The issue really is neither a health nor an education-related. This problem of unwanted pregnancies is economically related and time-based. Why do we treat this as a problem? Because it is “unwanted” and occurred at a time when the person or person(s) affected is/are incapable of raising a family or even acting as a parent. That is the problem we are desperately trying to resolve.


This problem cannot be solved by suggesting to kids to use condoms or contraceptives, no. Neither can we solve it by telling them how many months it takes the sperm to develop into a fetus nor the period when it is safe to copulate.


We can solve this by conditioning the minds of our kids that sex only happens at a proper time, and this is when they have reached maturity and financial stability, or if we inject religious or morality into it, within the confines of marriage.


The state should change its mind-set or its learning paradigm by shifting focus—from scientific to non-scientific.

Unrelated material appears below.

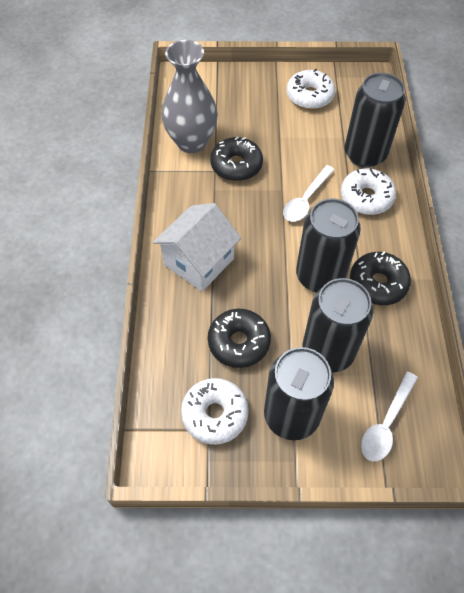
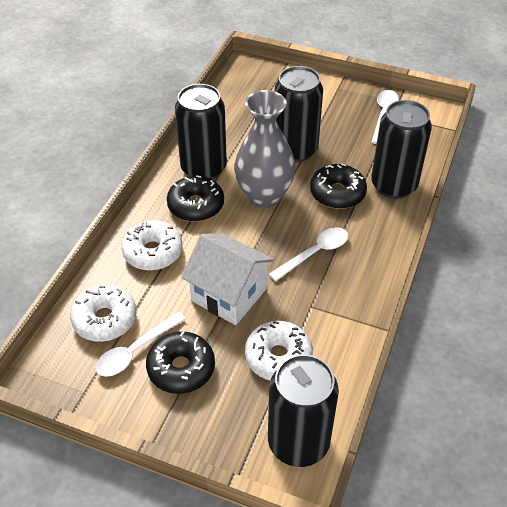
white spoon: 2 -> 3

By teaching less of the ovary and more of educating kids or teenagers about responsibility. By educating our teenagers when to build a family instead of when not to have sex.

Sex is a primal need. You can't curb it. You can't prevent it. It will happen in one's lifetime. What is important is for the state to develop citizens who actually know when to engage in it in a responsible way, and this is a duty not of the DOH but by other agencies of government.

***by the way, the reason why Cabral is actively engaging herself in this is simply promote the use of condoms or contraceptives.